* [Aim of the task]:
Only those lines in the data below from the line containing "display:flex; align-items:flex-end; padding:5px" through the line containing "font-weight:bold; color:#2e2e2e; background:#fff;", both included, should be restated word for word.

* [Study material]:
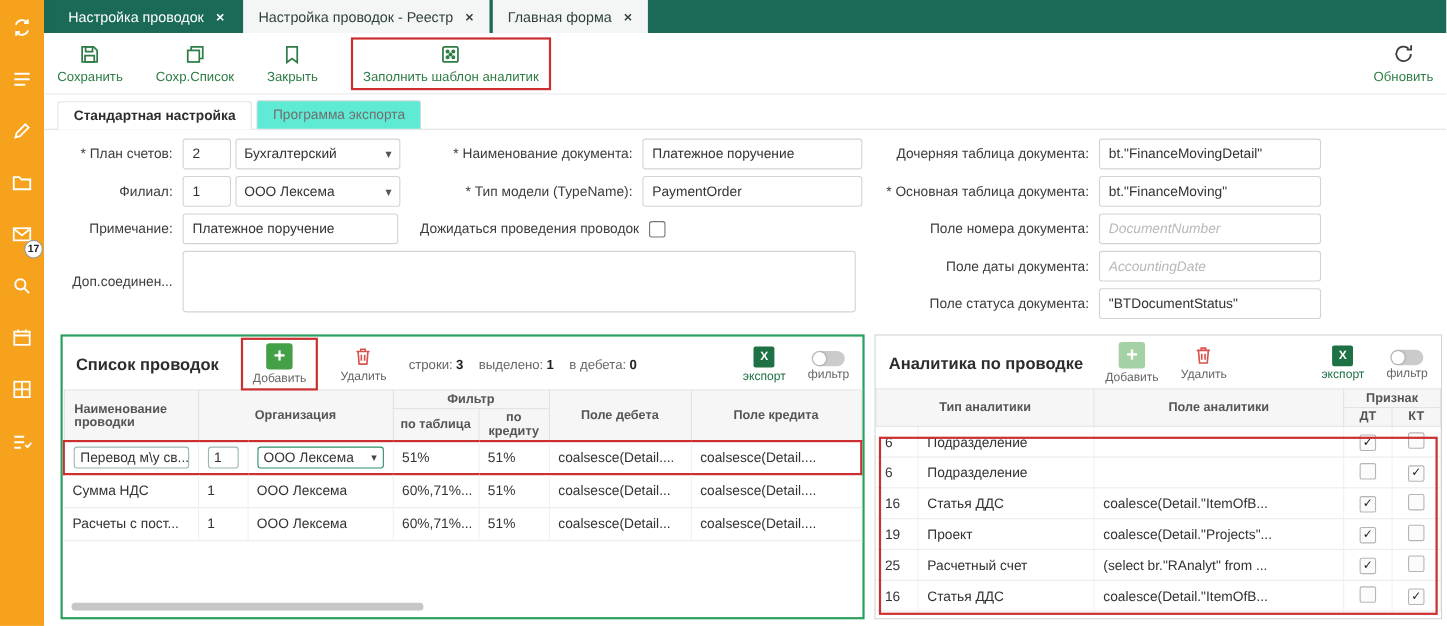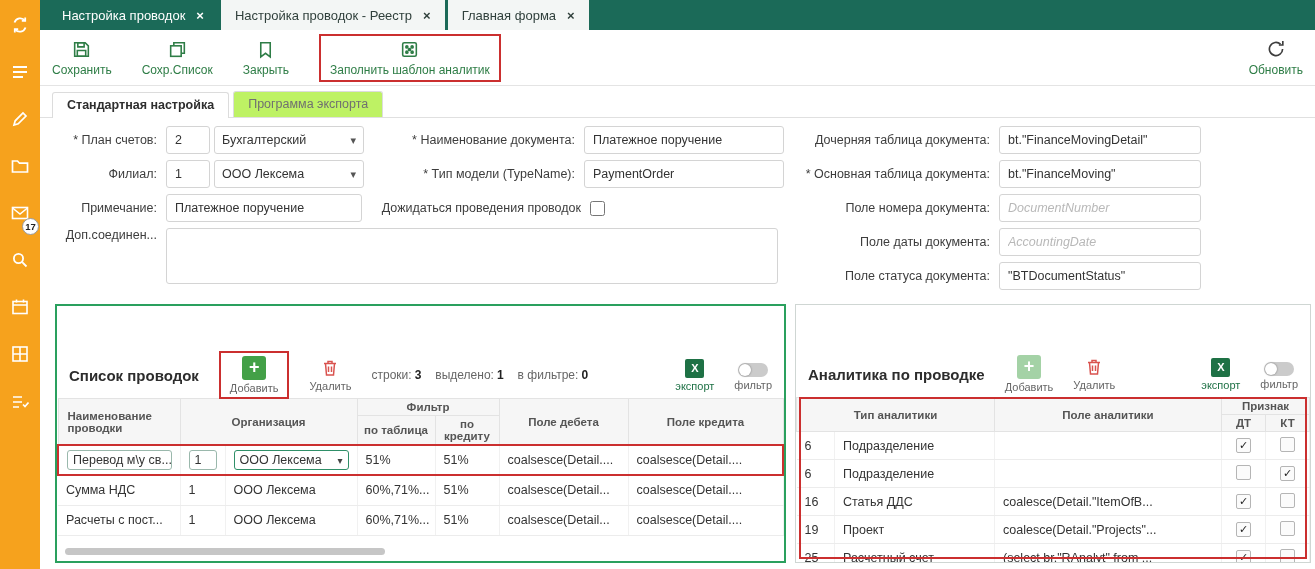--- a/index.html
+++ b/index.html
@@ -33,7 +33,7 @@
   .subtabs { display:flex; align-items:flex-end; padding:5px 0 0 12px; border-bottom:1px solid #e0e0e0; background:#fff; flex-shrink:0; }
   .subtab { padding:5px 14px 6px; font-size:12.5px; border:1px solid #dcdcdc; border-bottom:none; border-radius:3px 3px 0 0; cursor:pointer; }
   .subtab.active { font-weight:bold; color:#2e2e2e; background:#fff; position:relative; top:1px; }
-  .subtab.inactive { color:#707070; background:#bef264; margin-left:4px; }
+  .subtab.inactive { color:#707070; background:#5eead4; margin-left:4px; }
 
   
   .form { display:flex; padding:8px 4px 6px 14px; flex-shrink:0; }

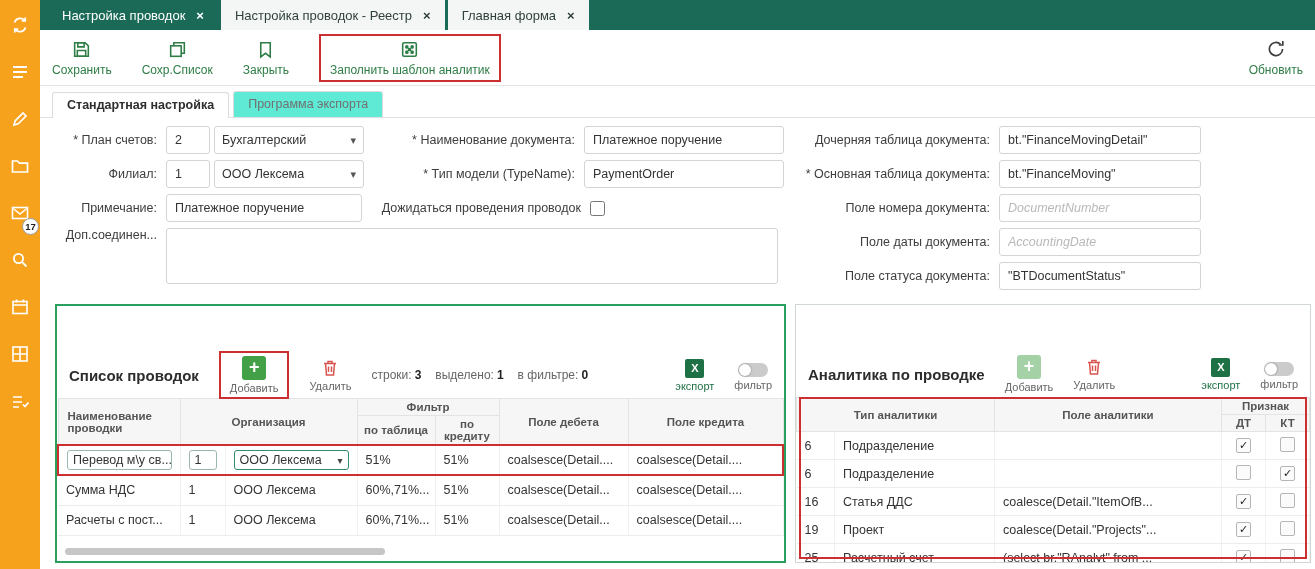--- a/index.html
+++ b/index.html
@@ -40,7 +40,7 @@
   .form-left { width:748px; flex-shrink:0; }
   .form-right { flex:1; }
   .frow { display:flex; align-items:center; height:28px; margin-bottom:6px; column-gap:4px; }
-  .frow.tall { height:56px; align-items:flex-start; }
+  .frow.tall { height:56px; align-items:center; }
   .flabel { text-align:right; color:#3d3d3d; padding-right:5px; flex-shrink:0; }
   .w108 { width:108px; } .w212 { width:212px; } .w220 { width:220px; } .w193 { width:193px; }
   input[type=text], textarea { border:1px solid #d4d4d4; border-radius:3px; padding:0 8px; height:28px; font-family:"Liberation Sans",sans-serif; font-size:12.5px; color:#333; outline:none; }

* [Exercise output]:
   .subtabs { display:flex; align-items:flex-end; padding:5px 0 0 12px; border-bottom:1px solid #e0e0e0; background:#fff; flex-shrink:0; }
   .subtab { padding:5px 14px 6px; font-size:12.5px; border:1px solid #dcdcdc; border-bottom:none; border-radius:3px 3px 0 0; cursor:pointer; }
   .subtab.active { font-weight:bold; color:#2e2e2e; background:#fff; position:relative; top:1px; }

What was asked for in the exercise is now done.